O acordo representa um avanço relevante para a previsibilidade comercial e para o fortalecimento das relações entre os blocos, com impactos graduais e bem delimitados para o setor de proteínas animais.
No caso da carne de frango, é importante destacar que o acordo não interfere, não altera e não substitui o sistema de cotas já em vigor entre o Brasil e a União Europeia, que permanece plenamente válido. O que o acordo acrescenta é a criação de um novo contingente tarifário adicional, no âmbito do Mercosul, de 180 mil toneladas anuais isentas de tarifa, a ser compartilhado entre os países do bloco.
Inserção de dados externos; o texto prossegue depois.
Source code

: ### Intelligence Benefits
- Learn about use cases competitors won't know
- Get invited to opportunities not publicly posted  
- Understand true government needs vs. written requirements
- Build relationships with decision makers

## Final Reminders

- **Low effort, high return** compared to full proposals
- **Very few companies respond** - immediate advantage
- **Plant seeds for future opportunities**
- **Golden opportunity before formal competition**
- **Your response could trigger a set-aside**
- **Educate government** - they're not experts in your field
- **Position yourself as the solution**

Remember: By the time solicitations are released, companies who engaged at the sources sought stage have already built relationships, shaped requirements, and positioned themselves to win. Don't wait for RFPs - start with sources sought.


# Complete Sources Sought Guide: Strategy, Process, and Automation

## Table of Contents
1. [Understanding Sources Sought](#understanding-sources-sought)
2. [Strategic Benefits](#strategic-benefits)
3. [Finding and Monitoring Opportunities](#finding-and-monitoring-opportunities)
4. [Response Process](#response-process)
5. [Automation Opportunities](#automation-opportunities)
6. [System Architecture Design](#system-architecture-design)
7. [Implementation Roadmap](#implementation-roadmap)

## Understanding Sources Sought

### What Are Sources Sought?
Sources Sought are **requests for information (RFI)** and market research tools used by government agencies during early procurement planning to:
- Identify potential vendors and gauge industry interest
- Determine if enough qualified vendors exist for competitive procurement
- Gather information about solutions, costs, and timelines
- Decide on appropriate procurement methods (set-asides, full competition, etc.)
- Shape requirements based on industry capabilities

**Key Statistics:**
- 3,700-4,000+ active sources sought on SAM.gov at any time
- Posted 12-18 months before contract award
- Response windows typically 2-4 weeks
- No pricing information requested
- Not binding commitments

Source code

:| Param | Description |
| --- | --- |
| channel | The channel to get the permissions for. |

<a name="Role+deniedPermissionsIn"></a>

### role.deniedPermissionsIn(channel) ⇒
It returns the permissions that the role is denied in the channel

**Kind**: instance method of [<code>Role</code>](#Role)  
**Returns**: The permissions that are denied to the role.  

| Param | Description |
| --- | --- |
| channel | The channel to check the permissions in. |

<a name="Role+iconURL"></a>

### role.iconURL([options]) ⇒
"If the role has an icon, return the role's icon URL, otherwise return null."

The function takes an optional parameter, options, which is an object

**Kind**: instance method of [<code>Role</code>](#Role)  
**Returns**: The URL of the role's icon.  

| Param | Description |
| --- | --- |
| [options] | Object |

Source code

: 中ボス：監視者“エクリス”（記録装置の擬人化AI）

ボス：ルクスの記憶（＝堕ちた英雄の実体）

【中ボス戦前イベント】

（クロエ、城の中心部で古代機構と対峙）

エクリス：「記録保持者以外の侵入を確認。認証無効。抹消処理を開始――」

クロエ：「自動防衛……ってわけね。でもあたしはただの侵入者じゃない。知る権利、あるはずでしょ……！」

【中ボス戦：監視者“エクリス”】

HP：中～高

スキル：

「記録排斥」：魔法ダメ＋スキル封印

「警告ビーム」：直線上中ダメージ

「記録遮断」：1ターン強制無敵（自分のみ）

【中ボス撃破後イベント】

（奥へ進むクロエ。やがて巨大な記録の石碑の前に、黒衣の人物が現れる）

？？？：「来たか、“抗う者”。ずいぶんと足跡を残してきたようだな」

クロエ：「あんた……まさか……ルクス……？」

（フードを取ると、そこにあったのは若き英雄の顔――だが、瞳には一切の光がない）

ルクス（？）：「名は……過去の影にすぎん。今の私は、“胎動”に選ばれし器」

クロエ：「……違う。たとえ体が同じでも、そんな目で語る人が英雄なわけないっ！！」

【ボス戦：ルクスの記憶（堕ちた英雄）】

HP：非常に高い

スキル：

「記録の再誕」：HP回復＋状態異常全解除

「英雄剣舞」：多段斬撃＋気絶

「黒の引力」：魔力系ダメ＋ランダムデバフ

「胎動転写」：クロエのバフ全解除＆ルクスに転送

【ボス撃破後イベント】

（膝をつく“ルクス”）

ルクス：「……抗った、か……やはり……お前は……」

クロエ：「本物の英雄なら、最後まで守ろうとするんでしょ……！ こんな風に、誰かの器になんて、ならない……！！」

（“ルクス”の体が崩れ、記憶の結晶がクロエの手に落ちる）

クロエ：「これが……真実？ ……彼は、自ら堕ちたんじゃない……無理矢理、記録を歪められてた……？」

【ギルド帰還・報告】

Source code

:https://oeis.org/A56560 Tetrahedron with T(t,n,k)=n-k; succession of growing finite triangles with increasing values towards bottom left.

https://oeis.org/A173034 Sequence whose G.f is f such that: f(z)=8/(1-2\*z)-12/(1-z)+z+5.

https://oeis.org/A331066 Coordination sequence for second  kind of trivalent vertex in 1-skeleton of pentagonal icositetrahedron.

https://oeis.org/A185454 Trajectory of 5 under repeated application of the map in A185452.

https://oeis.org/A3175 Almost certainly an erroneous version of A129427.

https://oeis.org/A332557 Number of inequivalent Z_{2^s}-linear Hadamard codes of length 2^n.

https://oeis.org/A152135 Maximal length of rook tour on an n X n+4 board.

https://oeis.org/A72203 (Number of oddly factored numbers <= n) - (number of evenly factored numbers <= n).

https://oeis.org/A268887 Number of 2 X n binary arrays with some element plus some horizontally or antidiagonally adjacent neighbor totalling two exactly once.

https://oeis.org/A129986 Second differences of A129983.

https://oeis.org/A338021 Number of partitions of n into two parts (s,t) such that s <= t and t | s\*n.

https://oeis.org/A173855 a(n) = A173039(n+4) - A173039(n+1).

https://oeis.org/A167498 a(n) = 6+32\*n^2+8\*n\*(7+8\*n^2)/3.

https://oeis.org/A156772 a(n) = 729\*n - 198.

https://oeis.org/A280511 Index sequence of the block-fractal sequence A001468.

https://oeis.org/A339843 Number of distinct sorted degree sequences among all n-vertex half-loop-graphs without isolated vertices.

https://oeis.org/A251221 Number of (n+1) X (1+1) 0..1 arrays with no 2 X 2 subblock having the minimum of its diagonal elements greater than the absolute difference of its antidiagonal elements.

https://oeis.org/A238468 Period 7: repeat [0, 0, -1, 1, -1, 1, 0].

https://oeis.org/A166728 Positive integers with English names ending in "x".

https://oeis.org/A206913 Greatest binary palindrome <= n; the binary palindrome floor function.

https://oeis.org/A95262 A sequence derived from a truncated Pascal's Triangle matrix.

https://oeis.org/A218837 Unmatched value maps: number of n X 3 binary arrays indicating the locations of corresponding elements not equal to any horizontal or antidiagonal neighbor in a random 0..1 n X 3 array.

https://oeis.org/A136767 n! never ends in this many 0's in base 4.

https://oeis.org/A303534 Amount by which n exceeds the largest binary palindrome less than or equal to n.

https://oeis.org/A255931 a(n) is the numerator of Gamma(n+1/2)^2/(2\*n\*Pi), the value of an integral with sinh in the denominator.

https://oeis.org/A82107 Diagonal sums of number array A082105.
Esse volume será composto por 50% de produtos com osso e 50% de produtos sem osso e terá implantação gradual em seis etapas anuais iguais, até atingir o volume total anual no sexto ano de vigência. A partir desse momento, o contingente passa a se repetir anualmente.
Para a carne suína, o acordo cria, pela primeira vez, um contingente tarifário preferencial específico para o Mercosul, inexistente até então para o Brasil. A cota final prevista é de 25 mil toneladas anuais, com tarifa intracota de € 83 por tonelada, substancialmente inferior à tarifa aplicada fora da cota. Assim como na carne de frango, a implantação ocorrerá em seis etapas anuais iguais, com crescimento progressivo do volume até o atingimento do teto anual. A efetiva utilização dessa cota pelo Brasil dependerá da conclusão dos trâmites sanitários junto à União Europeia para a abertura do mercado, incluindo a aprovação do Certificado Sanitário Internacional.
No segmento de ovos, o acordo estabelece contingentes tarifários específicos, também no âmbito do Mercosul, isento de tarifa intra-cota. Estão previstos 3 mil toneladas anuais para ovos processados e 3 mil toneladas anuais para albuminas, criando uma oportunidade concreta para a ampliação das exportações brasileiras de produtos com maior valor agregado.
Ao mesmo tempo, a ABPA ressalta que os contingentes criados pelo acordo são cotas do Mercosul, e não exclusivas do Brasil, o que demandará coordenação intrabloco para definição dos critérios de alocação entre os países membros. Os impactos econômicos positivos serão graduais, acompanhando o cronograma de implantação e condicionados ao cumprimento rigoroso dos requisitos sanitários, regulatórios e às regras de aplicação de salvaguardas, que devem permanecer estritamente técnicas e excepcionais.
Por fim, a ABPA ressalta que a concretização do acordo Mercosul–União Europeia reforça o posicionamento do Brasil como fornecedor confiável de proteínas animais, em complementariedade à produção local, com base em sanidade, sustentabilidade e capacidade produtiva. O pleno aproveitamento das oportunidades abertas dependerá de uma implementação técnica, previsível e transparente, em linha com os princípios do comércio internacional e da segurança alimentar global.